Study on Unsupervised Instance Segmentation Models for Person Re-Identification
Keywords: Instance Segmentation, Unsupervised Learning, Person Re-Identification, Deep learning, Image Processing
Abstract. Unsupervised instance segmentation for person re-identification is mainly used in challenging cases such as occluded person re-identification and 3D re-identification. Furthermore, unsupervised instance segmentation can be considered as an auxiliary cue, especially useful for long-term person re-identification using multiple cameras and single images. Several instance segmentation models, one-stage and two-stage, were examined in this study. We considered two main families of one-stage instance segmentation models: YOLO-based and SOLO-based and trained the most interesting of them.

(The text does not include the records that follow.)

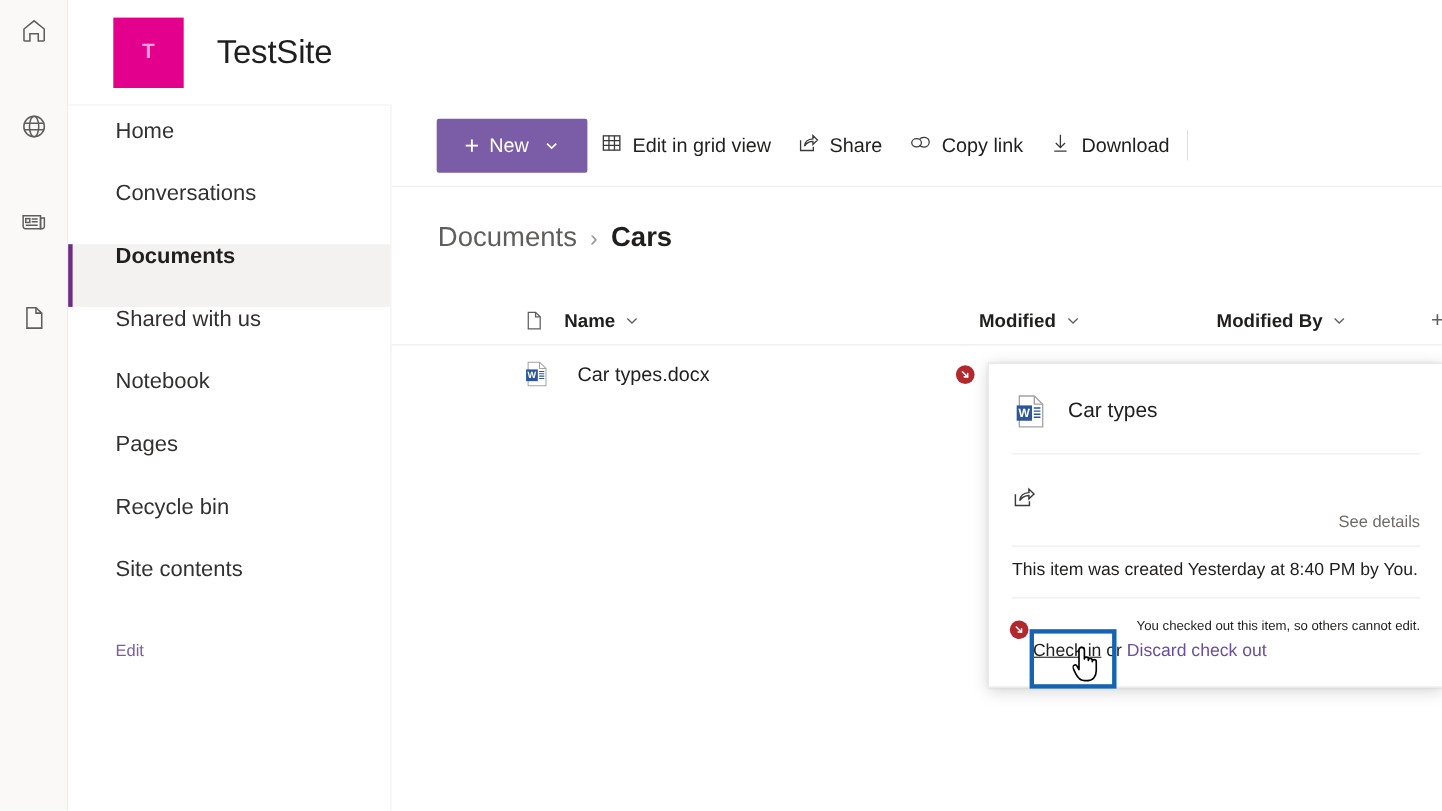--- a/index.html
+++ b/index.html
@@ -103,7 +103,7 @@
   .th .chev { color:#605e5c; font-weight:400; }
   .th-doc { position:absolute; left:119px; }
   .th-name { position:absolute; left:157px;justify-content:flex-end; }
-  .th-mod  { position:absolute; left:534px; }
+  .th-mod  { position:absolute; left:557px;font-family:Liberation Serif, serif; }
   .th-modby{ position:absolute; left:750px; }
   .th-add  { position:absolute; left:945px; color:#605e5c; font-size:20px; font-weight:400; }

Several datasets were used for experiments, including the Market1501 dataset, the MSMT17 dataset, the DukeMTMC dataset, the DukeMTMC-reID dataset, the CUHK03 dataset, and the VIPeR dataset. The Mask R-CNN model demonstrated the best accuracy results and the YOLOACT++ model showed the best computational results in terms of instance segmentation. To compare the accuracy results without and with instance segmentation, the BUC model for person re-identification was used as a basis. The experimental results show an increase in Rank-1 accuracy values by an average of 2.7–4.9%.